--- Source extract Enclosed Below ---

The Problem With I/O

It used to be troublesome when someone needed 200 GB of disk space. It was this big negotiation between a system administrator or storage administrator and the DBA, or the user, or the application admin about why and how and how long and space is expensive and etc. etc. I believe the right term for it is “goat rodeo.”

With the advent of 300 GB fibre channel drives and 750 GB SATA drives storage administrators don’t need to worry about any of that crap anymore. They don’t even bat an eye at a 500 GB space request because it isn’t a problem anymore. Some of you will say I am spoiled in the environment I’m in, but it’s a fact for me. You want 500 GB? Sure thing, it’ll be ready in a minute.

The problem now is I/O.

A single drive has a single set of read/write heads mounted on a single armature, which means that it can only do one thing at a time. The advent of caches and command queues means the drive can make better decisions about what order it does things, but when it comes down to it each drive has a finite amount of I/O it can do in a second. The number of IOPS a drive can sustain depends on a number of factors. It’s less with SATA, more with fibre channel. Rotational speed (RPMs) has a lot to do with it, too. A 15K drive has 5000 more opportunities a minute to do stuff than a 10K drive does.

Most users of applications want their application to complete its I/O as fast as possible, because they’re waiting for the results. Since a single drive usually cannot keep up with your enterprise demands you gang a bunch of drives together and spread the I/O across them. And what happens is you end up with a ton of space but not enough I/O capacity.

So what do we do?

You could keep adding more drives, but drives cost money. They use power. Their capacity causes licensing issues on storage arrays, as most vendors charge per terabyte for their software licenses. As a mechanical part drives fail, too, which means you have to replace them. You can take the MTBF of a drive and calculate how many hours a week you will spend dealing with dead disks. For large implementations that calculation is a very real number. Some of the large storage implementations, like those attached to the TeraGrid, have designed their systems to tolerate failure because of the staff time required to change disks. There are certain limits to adding drives to arrays, too. You have to account for rebuild times when a drive fails. The more drives you have in an array the longer the rebuild time, which puts you at risk for a second disk failure. Two drive failures in RAID5 is fatal.

You could get drives with a faster rotational speed. However, faster drives cost more money. They generate more heat, which means they consume more data center resources in power and cooling. In my experience they also fail sooner because they are less tolerant of environmental fluctuations.

You could get smaller capacity drives to add spindles but not incur licensing costs. However, as you grow you’ll end up with a lot more drives. You could also switch from RAID3-5 to RAID 10, though. As disks come down in price it is now feasible to use RAID 10 which has advantages in both I/O capacity and fault-tolerance for certain applications like databases. Storage admins just shied away from it mainly because it has been costly to waste 50% of the capacity of an array. Nowadays, though, it isn’t about capacity, it’s about I/O.

--- End of Enclosed Source extract ---
--- Data provided Enclosed Below ---

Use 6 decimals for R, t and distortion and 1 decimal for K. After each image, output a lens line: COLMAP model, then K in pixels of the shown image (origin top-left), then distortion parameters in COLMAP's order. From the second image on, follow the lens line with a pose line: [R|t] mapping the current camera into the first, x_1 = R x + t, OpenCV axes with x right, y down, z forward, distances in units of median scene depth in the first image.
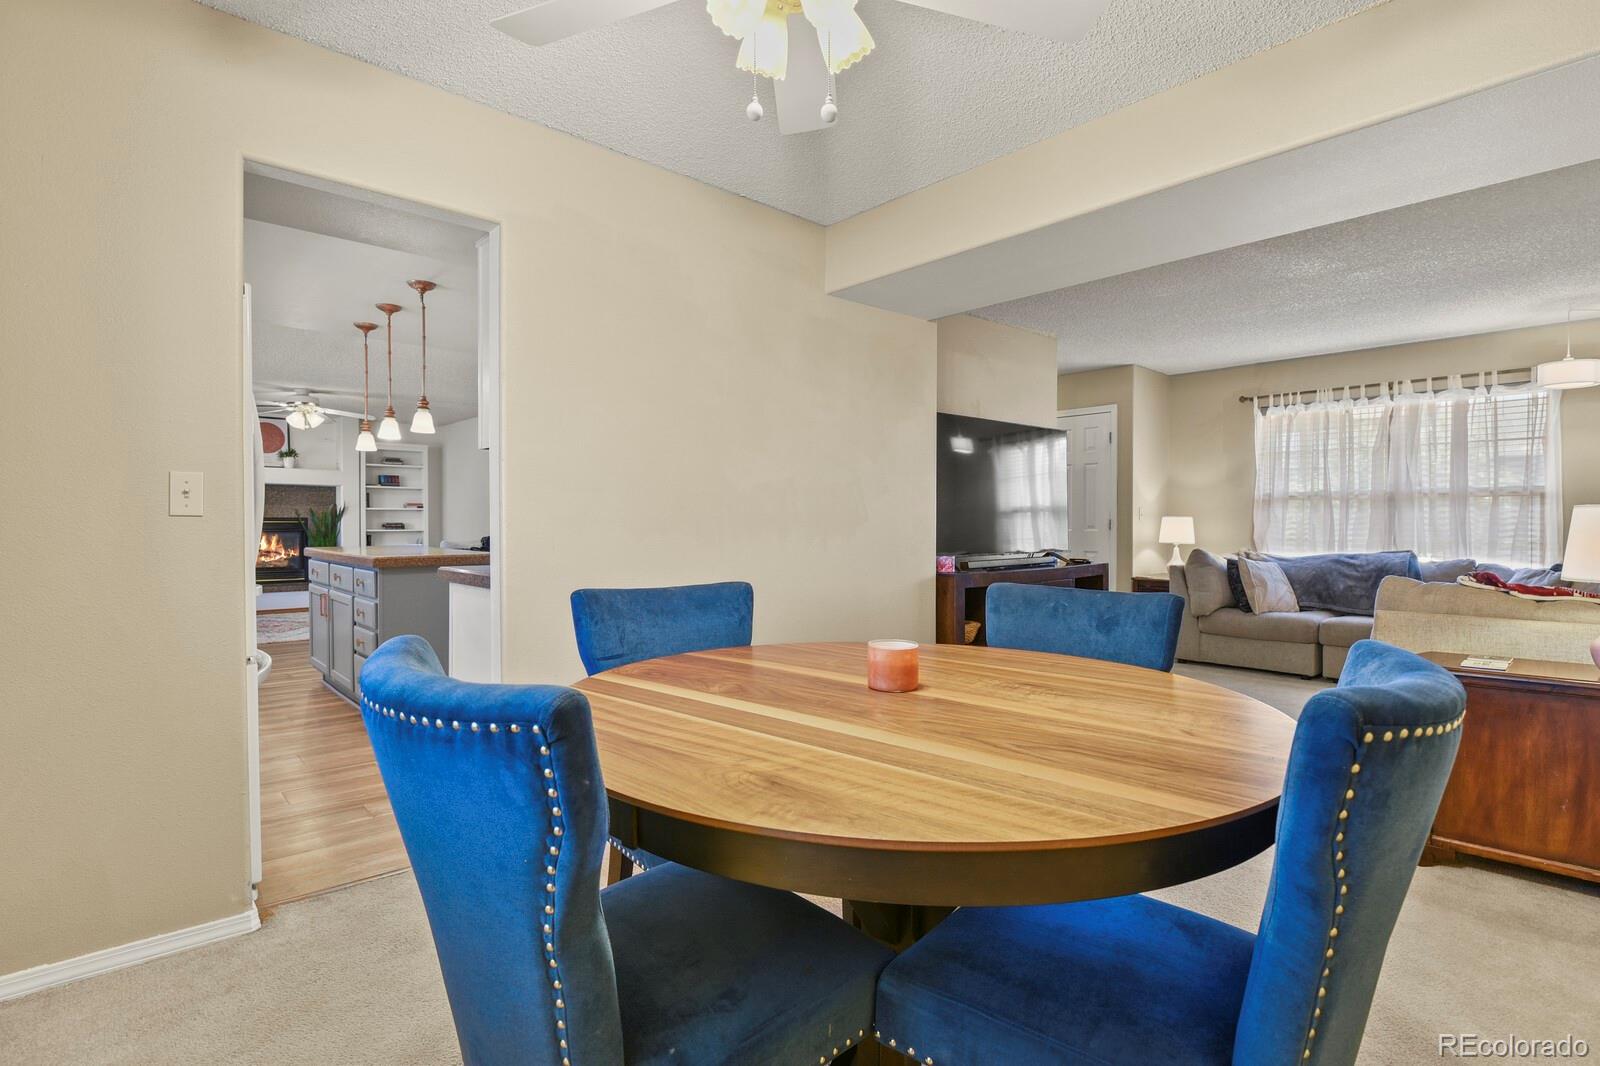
lens RADIAL K [[773.8, 0, 818.6], [0, 773.8, 531.4], [0, 0, 1]] dist [-0.004164, -0.006376]
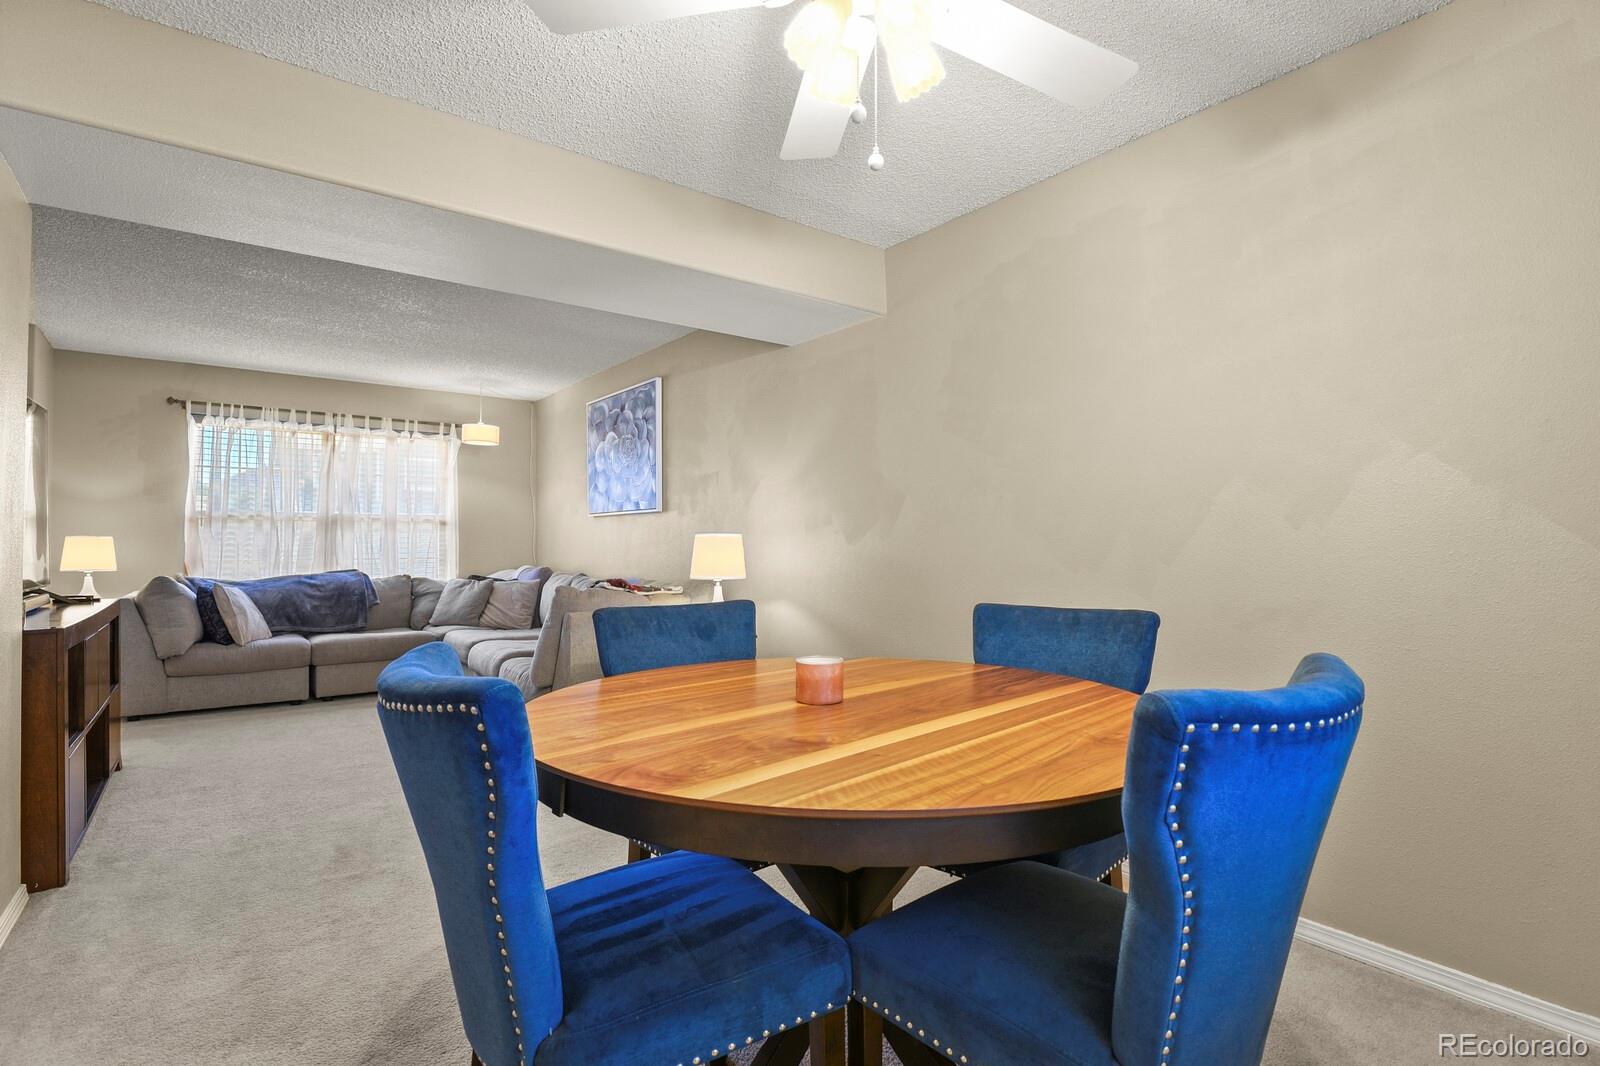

--- End of Enclosed Data provided ---

Exercise instructions ::
[A] Based on the article on disk I/O, is each statement correct? Answer yes or no for each, and quote the exact words from the article that settle it.
(i) A 15K drive gets 5000 more chances a minute to do work than a 10K drive.
(ii) A drive can sustain more IOPS with SATA than with fibre channel.
(iii) An array in RAID5 can survive two drive failures.
[B] Repeat word for word the part of the article on disk I/O that opens with the words containing "Most users of" and closes with "enough I/O capacity.".
[C] Write what comes next in the article on disk I/O, starting after its final sentence.
The lines above aren't needed here.

Answers by task ::
[A]
(i) Yes: "A 15K drive has 5000 more opportunities a minute to do stuff than a 10K drive does."
(ii) No: "It’s less with SATA, more with fibre channel."
(iii) No: "Two drive failures in RAID5 is fatal."

[B]
Most users of applications want their application to complete its I/O as fast as possible, because they’re waiting for the results. Since a single drive usually cannot keep up with your enterprise demands you gang a bunch of drives together and spread the I/O across them. And what happens is you end up with a ton of space but not enough I/O capacity.

[C]
2.5″ disks show some promise in these areas. You can now get more spindles in 1U, they run cooler and consume less power. Of course, running cooler and using less power is offset by the additional drives you’ll add, so effectively you get more IOPS for the same power bill.

Another option is to manage hotspots on your disks. Inevitably when you add drives you don’t get the optimal host-I/O to I/O capacity mix. You can tweak that, though, and spend years sitting and watching performance graphs of your arrays. Most storage vendors have some capability to move a LUN around within an array. They just have no way for the array to automatically do it. Sure, some of them claim that capability but their software has so many limitations it isn’t practical. Right now “hotspot management” still means “large staff time expenditure.”

Solid state disks (SSDs) are an option. They are really freaking fast, but they scare the crap out of most people (probably unnecessarily) because they’re storing data in volatile RAM. SSDs also tend to be small in comparison to typical drives (100-200 GB), and because of that you need to design your systems to use them very specifically. One of my rules of system administration is that the more custom a system design is the more time it takes to administer it. That ultimately means more admin time, and on the whole it might be cheaper to just buy more conventional drives and manage it as you do everything else.

As you add I/O capacity to your arrays you also have to think about your SAN. Are you going to be moving the bottleneck to the fibre channel switches and HBAs?

So what do we do? It would be really nice if storage vendors designed a no-bullshit optimizer for their arrays. Something us admin types can just turn on and forget, kind of like the Dynamic Resource Scheduling in VMware’s Virtual Infrastructure 3. VMware hit the nail on the head — the systems know what they’re doing so let them make the call.

A lot of this functionality could also be moved to a storage virtualization device. I wrote about this a couple of days ago in a post about how virtualization engines suck.

In the meantime, however, storage admins just need to realize that it isn’t about dollars per GB anymore, it’s about dollars per I/O per second. Plan accordingly. And if you have a choice get as many 15K spindles as you can. 🙂

1 thought on “The Problem With I/O”

Chris Adams

July 25, 2006 at 12:40 PM

I’m really looking forward to ZFS spreading for precisely this reason – I can’t wait to get out of the micro-optimization business and ZFS has automatic hotspot balancing across the entire pool. You can basically wait for there to be a problem (pool-wide – completely avoiding the problems with small volumes being trivially spindle-limited) and add an extra/faster drive (which can be anything accessible by the system – you could buy some time to deal with a SCSI hotspot by tossing SAN storage at it or even a USB/firewire drive if you were really desperate).

One of the developers likes to tell an anecdote about this flushed out some differences in the drive settings on a RAID enclosure which one of the beta testers used – the tester was wondering why one drive’s activity LED flickered less often and learned that ZFS had noticed that it was slower than the others and wasn’t using it for hot data.

Comments are closed.